The complete electrical is also now roughed in. All we have to do is set the meter loop next week and then we can call in for rough inspection. I hired and fired a plumber this week as well, after talking him down to the price we needed he dropped off his materials and disappeared for 4 days. He begged me to give him another chance and explained how badly he needed the work, I could only keep asking myself why wouldn’t he show up and do it then? If it’s this hard to get him over to do the rough-in then we could really be in a jamb when inspections started…better to clip this guy now. Of course we didn’t give him any money up front so we haven’t lost anything but time. The HVAC guys have started running all the ductwork for the new central A/C I’m adding. I’ve located the furnace and coil in the attic to save space. I am using a 4-ton, 14 seer Goodman system for this house. They recommend roughly 1 ton for every 500 s.f. of living space.
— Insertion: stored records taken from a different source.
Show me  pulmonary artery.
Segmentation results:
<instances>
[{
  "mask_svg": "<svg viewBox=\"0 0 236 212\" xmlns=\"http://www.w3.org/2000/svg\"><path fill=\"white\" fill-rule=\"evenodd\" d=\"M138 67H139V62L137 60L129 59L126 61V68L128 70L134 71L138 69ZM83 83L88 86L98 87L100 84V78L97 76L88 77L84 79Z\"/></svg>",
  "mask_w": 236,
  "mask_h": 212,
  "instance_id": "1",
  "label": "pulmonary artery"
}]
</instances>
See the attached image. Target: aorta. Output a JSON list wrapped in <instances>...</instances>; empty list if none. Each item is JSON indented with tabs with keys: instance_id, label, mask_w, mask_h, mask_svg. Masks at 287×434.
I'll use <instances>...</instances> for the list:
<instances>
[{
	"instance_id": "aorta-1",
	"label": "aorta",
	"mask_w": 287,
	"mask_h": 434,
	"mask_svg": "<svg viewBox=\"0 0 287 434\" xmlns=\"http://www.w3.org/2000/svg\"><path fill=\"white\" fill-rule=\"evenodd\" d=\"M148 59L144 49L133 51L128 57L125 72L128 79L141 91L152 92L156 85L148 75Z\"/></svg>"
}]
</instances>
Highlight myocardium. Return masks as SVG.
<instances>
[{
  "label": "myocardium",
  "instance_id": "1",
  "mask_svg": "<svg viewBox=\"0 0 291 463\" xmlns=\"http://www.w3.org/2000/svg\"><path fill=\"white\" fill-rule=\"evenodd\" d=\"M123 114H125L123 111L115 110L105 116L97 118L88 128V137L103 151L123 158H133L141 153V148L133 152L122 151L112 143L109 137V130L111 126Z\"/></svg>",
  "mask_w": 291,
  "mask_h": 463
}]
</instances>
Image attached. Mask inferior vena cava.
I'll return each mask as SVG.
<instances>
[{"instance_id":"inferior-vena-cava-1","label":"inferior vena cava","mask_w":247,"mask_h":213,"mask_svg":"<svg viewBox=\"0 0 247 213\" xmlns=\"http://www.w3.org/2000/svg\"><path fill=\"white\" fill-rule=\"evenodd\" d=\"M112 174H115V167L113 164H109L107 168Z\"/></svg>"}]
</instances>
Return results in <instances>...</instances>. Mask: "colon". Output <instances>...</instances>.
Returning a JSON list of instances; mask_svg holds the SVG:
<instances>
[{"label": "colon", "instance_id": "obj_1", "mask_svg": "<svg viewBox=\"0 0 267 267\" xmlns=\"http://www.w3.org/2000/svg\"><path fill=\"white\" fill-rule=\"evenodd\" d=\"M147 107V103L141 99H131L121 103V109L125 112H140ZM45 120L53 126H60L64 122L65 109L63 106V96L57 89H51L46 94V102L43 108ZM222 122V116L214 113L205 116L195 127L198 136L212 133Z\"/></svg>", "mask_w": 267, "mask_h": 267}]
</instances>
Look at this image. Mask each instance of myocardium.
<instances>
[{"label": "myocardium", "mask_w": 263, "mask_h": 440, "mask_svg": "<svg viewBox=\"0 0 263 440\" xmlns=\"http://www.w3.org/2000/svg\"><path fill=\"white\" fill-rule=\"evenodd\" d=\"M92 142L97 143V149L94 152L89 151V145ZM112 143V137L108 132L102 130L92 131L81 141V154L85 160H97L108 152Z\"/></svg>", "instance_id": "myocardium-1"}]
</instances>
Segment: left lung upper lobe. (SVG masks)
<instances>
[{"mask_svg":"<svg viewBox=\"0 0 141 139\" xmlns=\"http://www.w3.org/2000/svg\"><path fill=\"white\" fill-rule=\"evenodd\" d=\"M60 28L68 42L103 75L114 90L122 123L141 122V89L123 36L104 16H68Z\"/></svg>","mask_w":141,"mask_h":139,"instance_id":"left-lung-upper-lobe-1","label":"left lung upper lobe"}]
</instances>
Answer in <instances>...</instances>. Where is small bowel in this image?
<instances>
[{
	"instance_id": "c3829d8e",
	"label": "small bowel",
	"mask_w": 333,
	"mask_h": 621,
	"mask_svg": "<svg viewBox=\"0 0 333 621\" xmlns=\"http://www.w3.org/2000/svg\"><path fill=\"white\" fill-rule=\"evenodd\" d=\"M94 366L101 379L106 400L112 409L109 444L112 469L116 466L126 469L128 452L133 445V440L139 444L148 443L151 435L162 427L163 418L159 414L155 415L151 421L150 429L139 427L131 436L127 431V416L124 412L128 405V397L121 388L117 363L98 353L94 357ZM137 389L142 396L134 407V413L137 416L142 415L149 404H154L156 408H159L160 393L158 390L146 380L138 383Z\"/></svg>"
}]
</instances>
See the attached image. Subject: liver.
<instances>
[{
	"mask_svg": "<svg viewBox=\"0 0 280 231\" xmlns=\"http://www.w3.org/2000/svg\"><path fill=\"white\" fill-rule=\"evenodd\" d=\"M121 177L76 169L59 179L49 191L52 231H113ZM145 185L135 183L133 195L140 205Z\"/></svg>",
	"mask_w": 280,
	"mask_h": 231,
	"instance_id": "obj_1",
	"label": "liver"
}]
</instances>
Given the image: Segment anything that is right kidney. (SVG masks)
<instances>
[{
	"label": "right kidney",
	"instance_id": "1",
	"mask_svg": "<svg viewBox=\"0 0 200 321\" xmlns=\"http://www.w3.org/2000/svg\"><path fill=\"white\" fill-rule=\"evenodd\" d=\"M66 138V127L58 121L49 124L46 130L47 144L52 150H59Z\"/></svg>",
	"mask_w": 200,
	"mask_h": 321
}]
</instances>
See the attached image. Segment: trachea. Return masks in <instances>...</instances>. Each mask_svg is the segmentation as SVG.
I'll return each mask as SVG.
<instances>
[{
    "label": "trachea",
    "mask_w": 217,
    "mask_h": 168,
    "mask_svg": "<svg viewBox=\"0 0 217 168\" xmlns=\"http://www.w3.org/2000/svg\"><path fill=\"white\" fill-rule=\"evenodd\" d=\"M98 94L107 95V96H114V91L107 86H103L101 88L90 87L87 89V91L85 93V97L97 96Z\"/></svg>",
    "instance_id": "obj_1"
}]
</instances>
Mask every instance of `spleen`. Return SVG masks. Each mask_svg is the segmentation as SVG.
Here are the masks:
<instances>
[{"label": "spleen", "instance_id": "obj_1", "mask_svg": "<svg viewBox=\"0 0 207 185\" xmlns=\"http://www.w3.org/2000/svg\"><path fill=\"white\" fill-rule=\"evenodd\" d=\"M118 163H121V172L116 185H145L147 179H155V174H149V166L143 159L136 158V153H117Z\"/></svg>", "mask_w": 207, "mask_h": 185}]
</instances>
Prices in San Antonio for a system like this with all new equipment, ducts, grilles, boxes and permits run about $5,000. Keep in mind this is a builder price; retail companies from the phone book would be quoting $8-10k easy.

New Siding

I got the siding on this week as well. I used the “historical replica” #117 siding for the whole master suite addition so it matches the existing house. I did the whole rear addition with 1 helper in a day, a big day though. It’s been pretty fun building this “new” addition in the “old” style. It reminds me of the restoration/modified builds they do on old muscle cars these days. All old and original looking but with today’s advanced technology.